5-godzinne warsztaty, w czasie których:
- wydanie i odbiór sprzętu
- 4 prezentacje, z czego 2 typowo marketingowe
- 2 plenery ...
Takie z tego warsztaty, jak z koziej .... trąba. Zwykła marketingowa prezentacja - może nawet pościel wełnianą będzie można kupić, albo jakiś masażer haha.
A były w ciągu ostatnich kilku miesięcy porządne warsztaty, organizowane przez inne, mniejsze marki.

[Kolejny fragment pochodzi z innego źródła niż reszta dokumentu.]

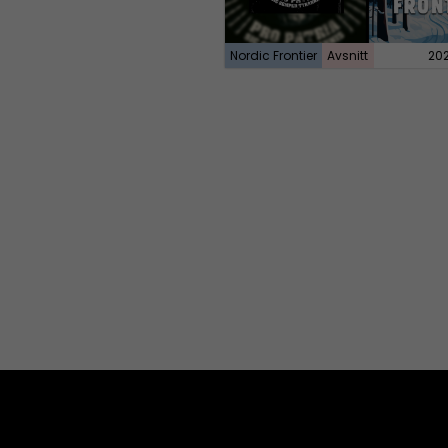
Nordic Frontier
Avsnitt
20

@Marquez - aby wychodziło należy zadbać w stabilizatory i slidery oraz nauczyć się posługiwania samym obiektywem który nigdy nie był przeznaczony do filmowania. Może pamiętasz jak kiedyś do kamer wprowadzono funkcję wykonania zdjęć ... To akurat udało się i to dość dobrze. Można było pod gorąca stopkę np. w Canonie podłączyć lampę błyskową a same zdjęcia zapisywać w wyższej rozdzielczości.
Dziś filmowanie lustrzankami ma sens jeśli chodzi o samą jakość dla 1080p z aparatu pełnoklatkowego ale trzeba pamiętać o częstym blokowaniu ekspozycji, kontroli AutoFokusa i jak by nie patrzeć stabilizacji danego obiektywu.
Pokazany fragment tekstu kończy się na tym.